The DOC has said that it has had ongoing issues regarding GEO Group’s operations at the facility — including their treatment efforts, offender programs, staffing issues and turnover rates — and had been somewhat expecting the CMRC’s closure, though it had hoped for a longer transition period.

Gov. Jared Polis included in his budget proposal for this year money that would be targeted at moving prisoners out of CMRC and into other already-existing correctional facilities, as well as possibly into a currently-shuttered facility in Cañon City called Centennial South or CSP II.

The DOC included in its budget talks re-opening two towers of Centennial South, which was shuttered in 2012 after being in operation for two years. It was originally built for prisoners in solitary confinement but has since been renovated to house other types of offenders as Colorado moved away from solitary.

The DOC told the Joint Budget Committee last month that it hoped to close CMRC, move the inmates to one of three other prisons, and should the legislature approve the money to reopen Centennial South, move some of the inmates there afterward.

Senate President Leroy Garcia, D-Pueblo, said Tuesday that the new development created a new challenge for lawmakers and for the Joint Budget Committee as it decides whether to approve Polis and the DOC's requests for money to reopen CSP II.

DOC spokesperson Annie Skinner said Tuesday that if the legislature approves the money, the DOC would transfer high-risk inmates to Centennial South and use the beds they vacate at other prisons for lower-level inmates from CMRC.

DOC Executive Director Dean Williams said GEO Group’s decision, which leaves 60 days for the state to decide what to do with the 650 inmates and for the legislators to decide on the budget ask, was exactly why the state was trying to move away from private prisons.

“While we had been maintaining regular communications with the GEO Corporation regarding our serious concerns about their current operations and the terms of our contract with them, we had simultaneously been preparing for the very real concern that they would choose to rapidly close the facility. Although we are disappointed by their decision, we are confident that as a department we will be able to manage the considerable impact of this change safely,” Williams said in a statement.

“The use of private prisons in our state does not just raise philosophical or ethical questions, but also creates serious operational concerns when a for-profit company can choose to close its doors and leave the department to navigate what to do with 650 offenders,” he added.
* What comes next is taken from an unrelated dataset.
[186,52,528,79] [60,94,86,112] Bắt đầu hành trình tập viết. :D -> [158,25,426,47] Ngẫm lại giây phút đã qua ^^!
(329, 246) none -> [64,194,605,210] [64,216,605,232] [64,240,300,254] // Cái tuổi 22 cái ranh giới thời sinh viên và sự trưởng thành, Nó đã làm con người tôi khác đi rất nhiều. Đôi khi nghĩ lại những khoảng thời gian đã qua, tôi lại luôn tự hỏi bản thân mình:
In a statement, GEO Group spokesperson Brian Miller said that the company has “experience challenges in retaining and recruiting staff” at CMRC since Polis’ budget proposal to close the facility was made and that, along with “the interest of [GEO Group] staff and those entrusted to our care”, were the reasons for terminating the contract effective March 7.
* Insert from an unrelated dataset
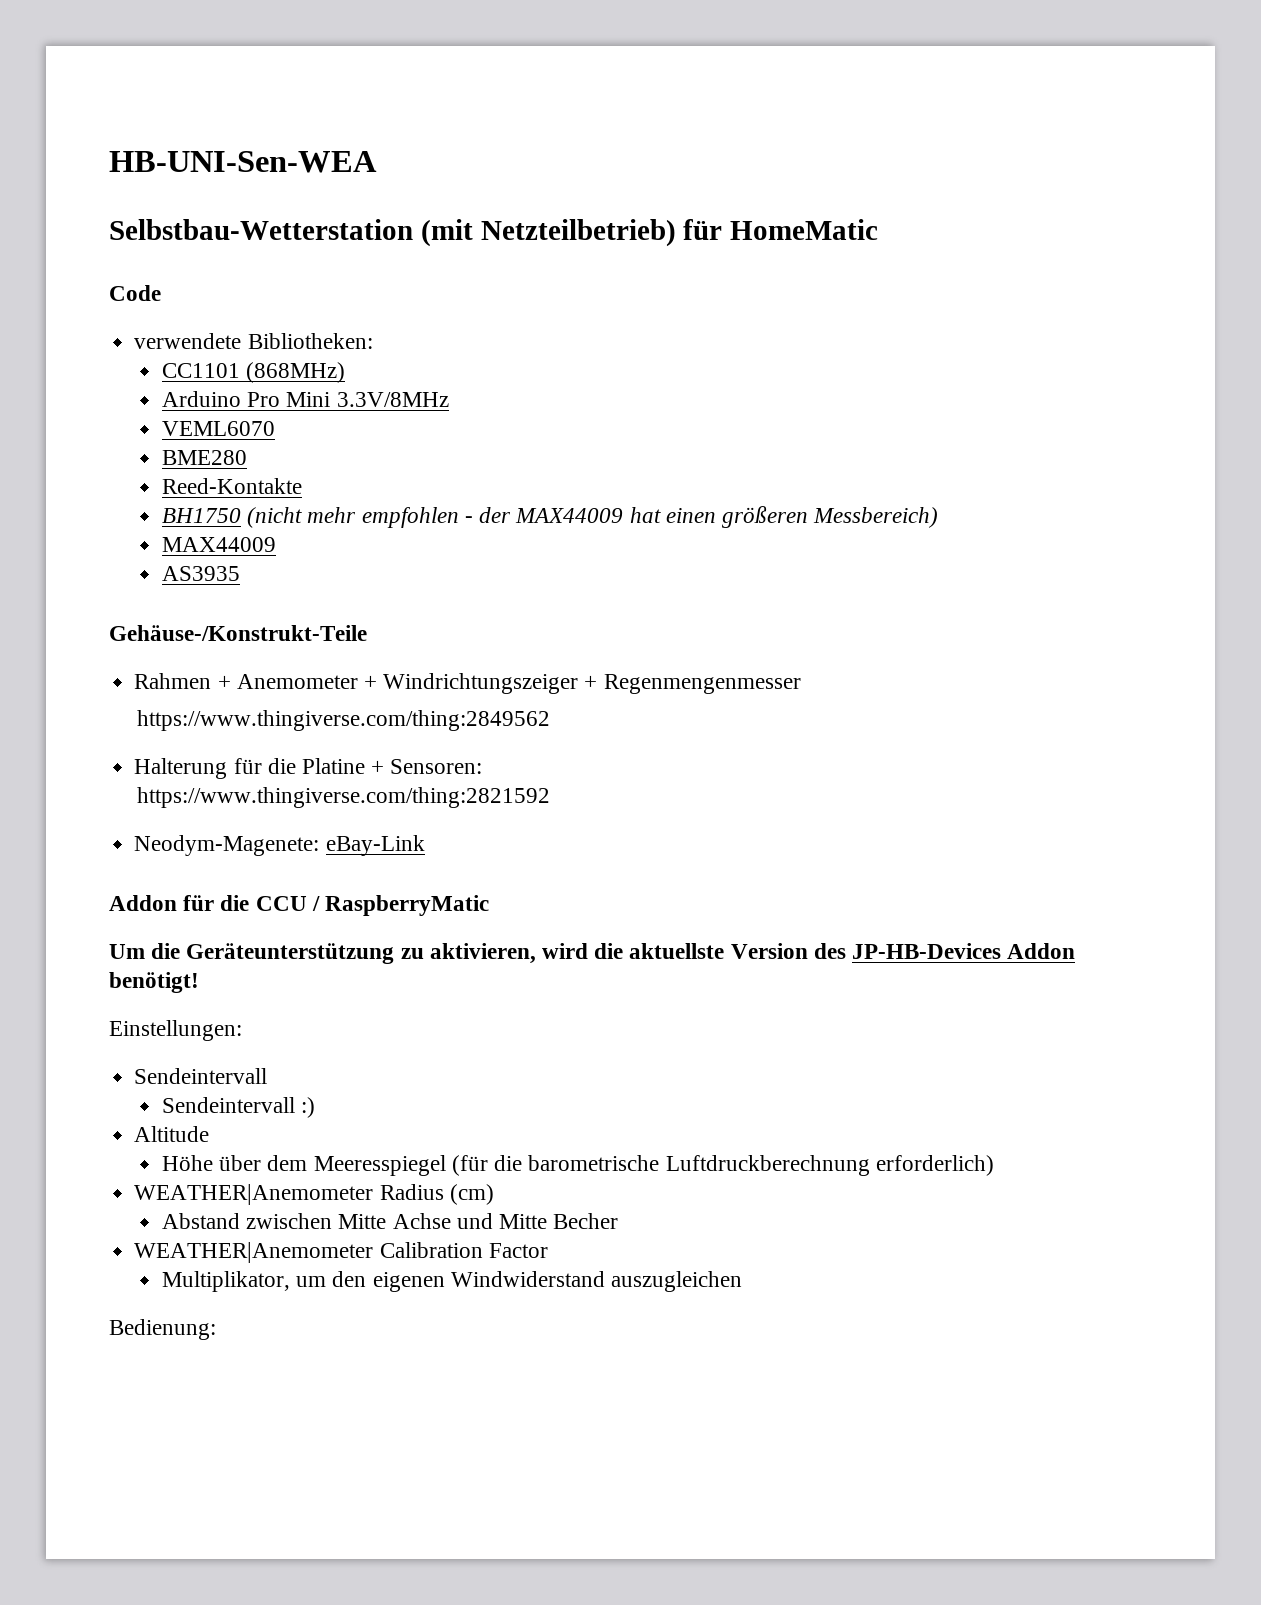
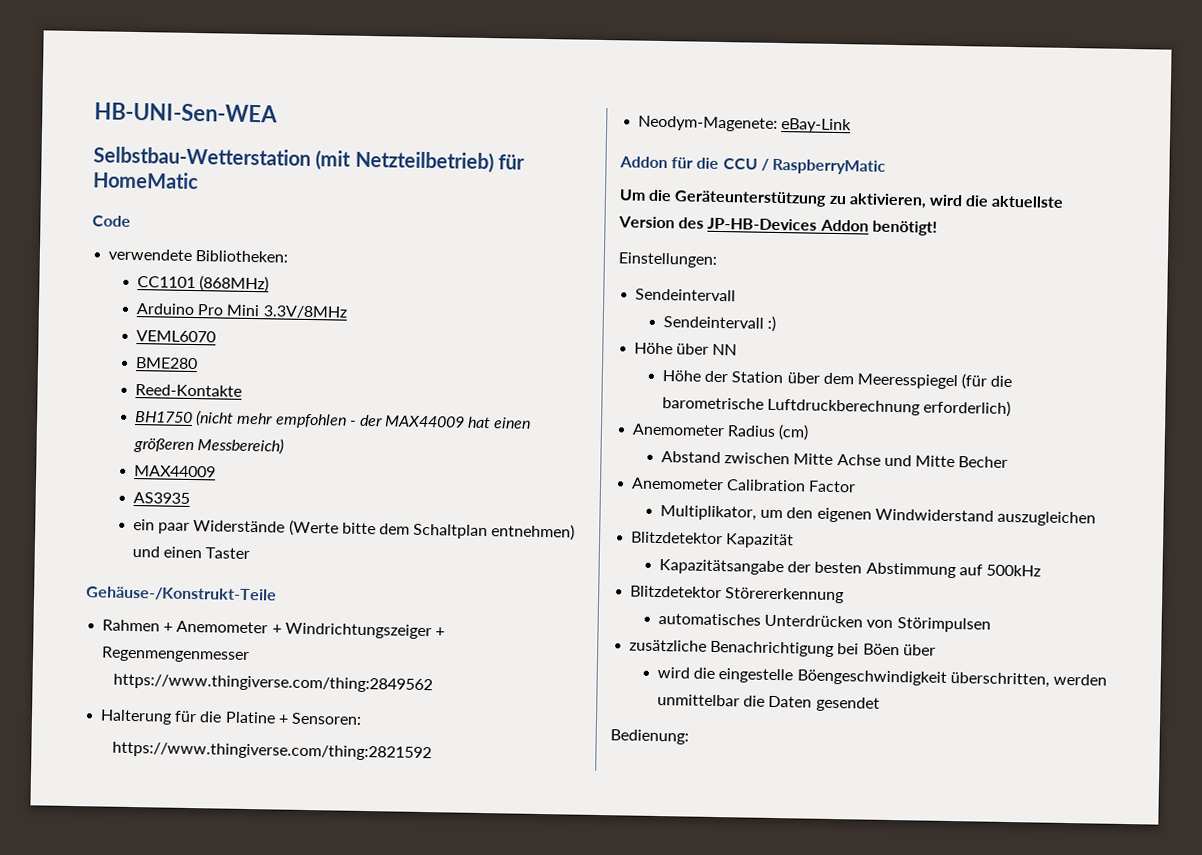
(241, 573) none -> [132,518,576,541] [131,545,251,560] // ein paar Widerstände (Werte bitte dem Schaltplan entnehmen) und einen Taster
[134,1126,210,1142] [162,1155,214,1171] Altitude // Höhe -> [634,342,738,356] [661,370,784,384] Höhe über NN // Höhe der Station
[134,1184,374,1205] WEATHER|Anemometer -> [632,423,726,437] Anemometer
[134,1242,374,1263] WEATHER|Anemometer -> [631,477,725,491] Anemometer
(743, 1281) none -> [631,531,795,549] [658,559,1041,579] [630,585,845,604] [657,612,991,633] [629,639,936,658] [656,666,1107,688] [656,693,880,712] // Blitzdetektor Kapazität // Kapazitätsangabe der besten Abstimmung auf 500kHz // Blitzdetektor Störererkennung // automatisches Unterdrücken von Störimpulsen // zusätzliche Benachrichtigung bei Böen über // wird die eingestelle Böengeschwindigkeit überschritten, werden unmittelbar die Daten gesendet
“We will work with the DOC to develop a transition plan and prioritize the health, safety and well-being of CMRC staff and residents,” Miller said. “The state has made its intentions clear; that it wants to manage this population within its own facilities, and we will work with them toward that end.”

The city of Denver ended its contract with GEO Group to run community corrections facilities at the end of 2019. GEO Group also operates the immigration facility in Aurora.